### Trecho
O corpo aqui, tomado pela inflexão de um estado de normalidade ao

transbordamento da instabilidade, derramamento da fúria, é que perfaz em sua

extensão. O drama do existir, como condição existencial da pre-sen-ça, é

projetado nesses dois corpos do mundo circundante, e é sobre o lento movimento

deles que denotamos que corpo é deslocamento, id est, se lançando em sua

condição dramática, as expressões denotam tanto sua flexibilidade quanto sua

plasticidade. É a praesentĭa que se encontra no núcleo da presentidade, esta que

por sua vez, perfaz a condição de um eu estou aqui, in praesentia, estou (no)

agora, no tempo presente. É um habitar o agora, como contraposto a absentia, a

um não estar ou estar fora.

O tempo aqui se faz estendido, esticado, desacelerado, se pondo em

conformidade com as ideias de Bill Viola. Ele pontua, através dessa posição, uma

necessidade de desacelerar a imagem para que possamos ser capazes de ver o

mundo com maior nitidez. O tempo meditativo é lento, e metaforicamente requer

um esforço físico, um caminhar de longa duração para atingi-lo, para enfim chegar

em sua silenciosa montanha. A meditação habita o topo de uma montanha, e seu

acesso secreto, comumente íngreme e limitado requer um esforço, mostrando a

bravura dos monges medievais que construíram seus mosteiros nos penhascos

mais improváveis rumo a purificação espiritual. Para este artista, o oriente sempre

foi um frutífero campo de inspiração.

### Registros fornecidos
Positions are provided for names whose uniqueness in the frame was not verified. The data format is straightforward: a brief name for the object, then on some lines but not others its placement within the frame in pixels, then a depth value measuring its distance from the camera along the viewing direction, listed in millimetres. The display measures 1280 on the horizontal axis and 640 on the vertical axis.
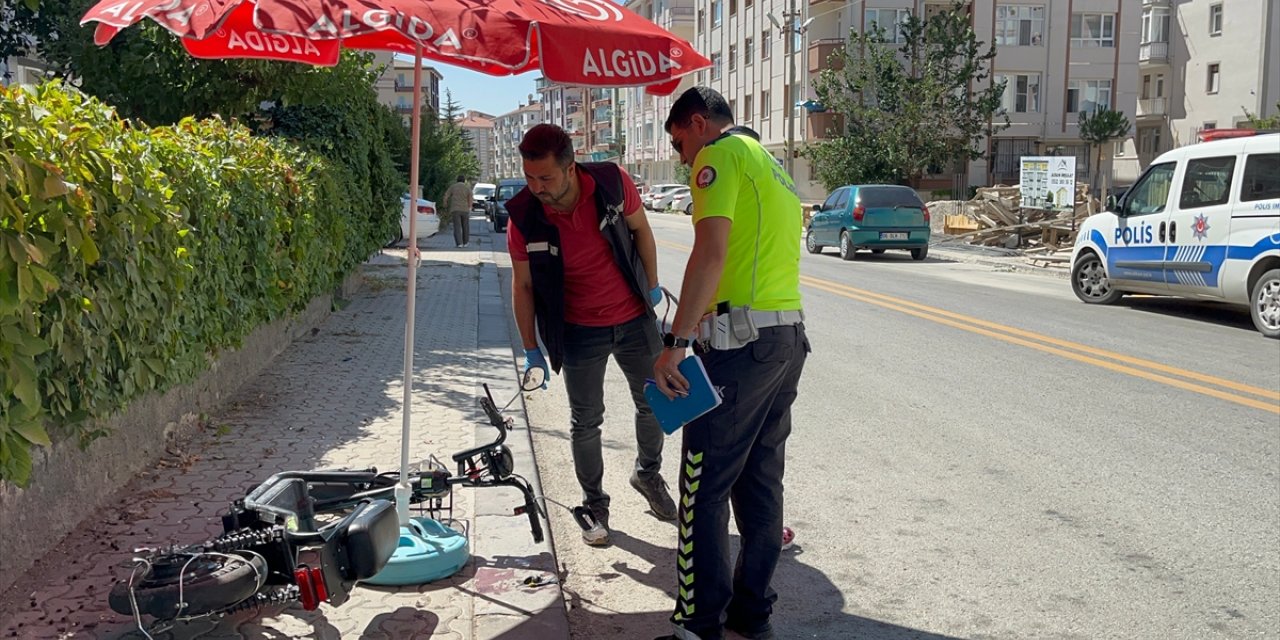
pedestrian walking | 24500
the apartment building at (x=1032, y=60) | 46531
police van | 11211
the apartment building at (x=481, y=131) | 184475
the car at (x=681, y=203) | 52156
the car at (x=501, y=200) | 32156
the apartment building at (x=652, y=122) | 74375
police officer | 3598
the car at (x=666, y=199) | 53969
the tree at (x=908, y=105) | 37844
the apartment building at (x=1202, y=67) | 44188
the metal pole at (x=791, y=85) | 36312
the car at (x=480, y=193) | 55062
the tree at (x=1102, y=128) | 45312
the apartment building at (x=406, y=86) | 82062
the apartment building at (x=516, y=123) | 174375
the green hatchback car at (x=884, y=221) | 22781
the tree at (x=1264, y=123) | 37381
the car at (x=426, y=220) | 23891
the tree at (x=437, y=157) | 33394
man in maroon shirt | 4539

### Exercícios
**1.** Transcreva literalmente a passagem do trecho que vai de "projetado nesses dois" até "praesentia, estou (no)".
**2.** Como ficaria em forma de lista, com seus fatos principais, o parágrafo do trecho que começa com "O tempo aqui se faz estendido"?
Os registros não têm relação com o trecho.

### Resultados esperados
**1.**
projetado nesses dois corpos do mundo circundante, e é sobre o lento movimento

deles que denotamos que corpo é deslocamento, id est, se lançando em sua

condição dramática, as expressões denotam tanto sua flexibilidade quanto sua

plasticidade. É a praesentĭa que se encontra no núcleo da presentidade, esta que

por sua vez, perfaz a condição de um eu estou aqui, in praesentia, estou (no)

**2.**
- O tempo é estendido, esticado e desacelerado, em conformidade com as ideias de Bill Viola.
- Viola aponta a necessidade de desacelerar a imagem para que possamos ver o mundo com maior nitidez.
- O tempo meditativo é lento e, metaforicamente, exige esforço físico: uma caminhada de longa duração até sua silenciosa montanha.
- A meditação habita o topo de uma montanha. O acesso é secreto, comumente íngreme e limitado, e exige esforço.
- Isso mostra a bravura dos monges medievais que construíram mosteiros nos penhascos mais improváveis rumo à purificação espiritual.
- Para esse artista, o oriente sempre foi um frutífero campo de inspiração.